Nifty 50 Experiences Significant Decline
The Nifty 50 fell up to 3.07%, reaching an intraday low of 23,697.80 points as rising crude oil prices exerted pressure on the Indian stock market. The S&P BSE Sensex mirrored this trend, dropping as much as 3.16%, or 2,494.35 points, to settle at 76,424.55 points.
Almost all Nifty 500 companies are trading in the red, with Nifty Midcap and Smallcap indices down about 1.8% each. The India VIX surged over 20%, marking its highest level since July 2024, indicating increased market volatility.
Investor wealth has taken a significant hit, with approximately ₹12 lakh crore wiped out already. This downturn has been exacerbated by the sharp rise in crude oil prices, which skyrocketed 20% in the early morning session, reaching a 52-week high of $111.24 per barrel.

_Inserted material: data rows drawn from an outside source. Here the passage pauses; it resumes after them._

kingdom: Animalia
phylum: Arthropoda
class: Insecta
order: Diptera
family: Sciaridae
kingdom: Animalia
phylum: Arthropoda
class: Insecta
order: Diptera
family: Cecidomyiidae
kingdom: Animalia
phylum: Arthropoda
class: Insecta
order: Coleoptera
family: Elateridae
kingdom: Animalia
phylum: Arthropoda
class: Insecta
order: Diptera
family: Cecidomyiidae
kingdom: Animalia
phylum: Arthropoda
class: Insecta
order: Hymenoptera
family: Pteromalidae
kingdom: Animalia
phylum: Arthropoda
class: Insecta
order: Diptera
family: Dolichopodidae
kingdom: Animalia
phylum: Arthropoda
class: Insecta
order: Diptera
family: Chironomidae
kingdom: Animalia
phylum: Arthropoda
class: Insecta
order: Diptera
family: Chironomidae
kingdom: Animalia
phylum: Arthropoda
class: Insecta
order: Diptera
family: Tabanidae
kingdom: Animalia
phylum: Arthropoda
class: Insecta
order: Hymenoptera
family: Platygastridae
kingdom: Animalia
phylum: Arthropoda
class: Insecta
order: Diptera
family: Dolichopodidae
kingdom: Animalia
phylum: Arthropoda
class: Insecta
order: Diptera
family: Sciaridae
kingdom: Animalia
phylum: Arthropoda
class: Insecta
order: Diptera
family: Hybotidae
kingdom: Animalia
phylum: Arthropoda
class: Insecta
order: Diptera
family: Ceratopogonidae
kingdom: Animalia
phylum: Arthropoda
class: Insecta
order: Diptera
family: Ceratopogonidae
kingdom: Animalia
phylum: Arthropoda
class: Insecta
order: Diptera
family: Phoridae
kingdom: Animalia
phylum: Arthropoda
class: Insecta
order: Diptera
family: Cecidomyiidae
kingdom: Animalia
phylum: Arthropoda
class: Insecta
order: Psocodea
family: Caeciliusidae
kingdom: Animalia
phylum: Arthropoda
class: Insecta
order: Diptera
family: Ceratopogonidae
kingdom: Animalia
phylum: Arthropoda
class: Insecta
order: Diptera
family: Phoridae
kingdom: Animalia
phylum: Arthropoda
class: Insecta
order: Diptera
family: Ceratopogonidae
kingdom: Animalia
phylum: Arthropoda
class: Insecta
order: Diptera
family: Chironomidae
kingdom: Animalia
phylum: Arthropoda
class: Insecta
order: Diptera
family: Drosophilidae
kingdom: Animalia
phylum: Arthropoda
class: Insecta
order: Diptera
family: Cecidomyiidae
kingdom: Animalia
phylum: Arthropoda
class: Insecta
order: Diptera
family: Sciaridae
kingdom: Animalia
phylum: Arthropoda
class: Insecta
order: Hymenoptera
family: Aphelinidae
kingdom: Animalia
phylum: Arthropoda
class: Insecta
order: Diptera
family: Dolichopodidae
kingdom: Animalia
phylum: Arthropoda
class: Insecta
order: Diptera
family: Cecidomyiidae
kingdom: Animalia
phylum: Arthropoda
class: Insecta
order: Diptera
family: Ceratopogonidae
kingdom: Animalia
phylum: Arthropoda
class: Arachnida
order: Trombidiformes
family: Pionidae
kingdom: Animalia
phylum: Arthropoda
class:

Major oil importers like India are particularly vulnerable to these fluctuations. V.K. Vijayakumar noted, “Big oil importers like India will be hit hard if the Iran war lingers long and crude price remains high.” This geopolitical tension has already impacted market sentiment.
The Nifty opened with a wide gap-down at 23,871.85 and is currently trading at 23,740. The Nifty 50 March Futures are down 2.78%, reflecting the overall market sentiment.
Support for the Nifty 50 is around 23,750, which analysts suggest could be tested during the day. A strong rise above 24,000 is needed to ease the downside pressure.
Market analysts are cautious, with Ponmudi R stating, “Gift Nifty is signalling a potential gap-down opening for the Nifty, tracking sharp declines across Asian markets.” Vinit Bolinjkar added, “We expect high volatility to persist, favouring domestically-insulated sectors like Capital Goods and Consumer Durables.”
Given the current volatility, some experts recommend that traders stay out of the market today. Details remain unconfirmed regarding the potential long-term impacts of these developments.